• Job: State the number of lines in these records that include the string "right", and say nothing more.

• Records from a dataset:
+---+

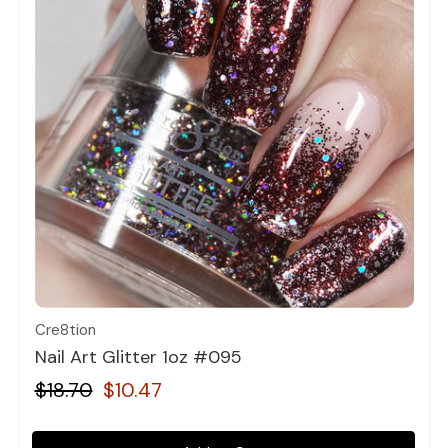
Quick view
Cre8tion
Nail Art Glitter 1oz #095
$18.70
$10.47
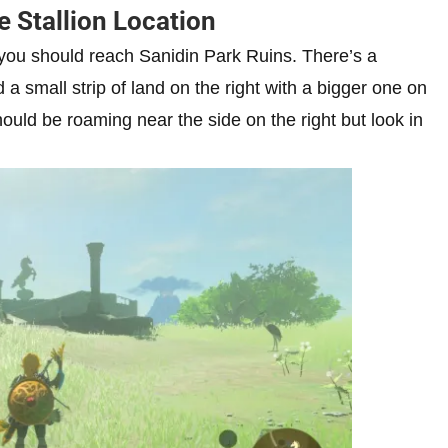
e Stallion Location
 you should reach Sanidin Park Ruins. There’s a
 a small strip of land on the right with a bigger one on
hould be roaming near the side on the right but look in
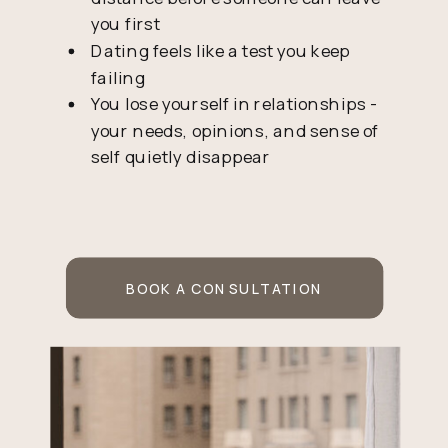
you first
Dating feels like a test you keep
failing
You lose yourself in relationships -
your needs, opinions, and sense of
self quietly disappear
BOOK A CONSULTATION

+---+

• Answer to this problem: 2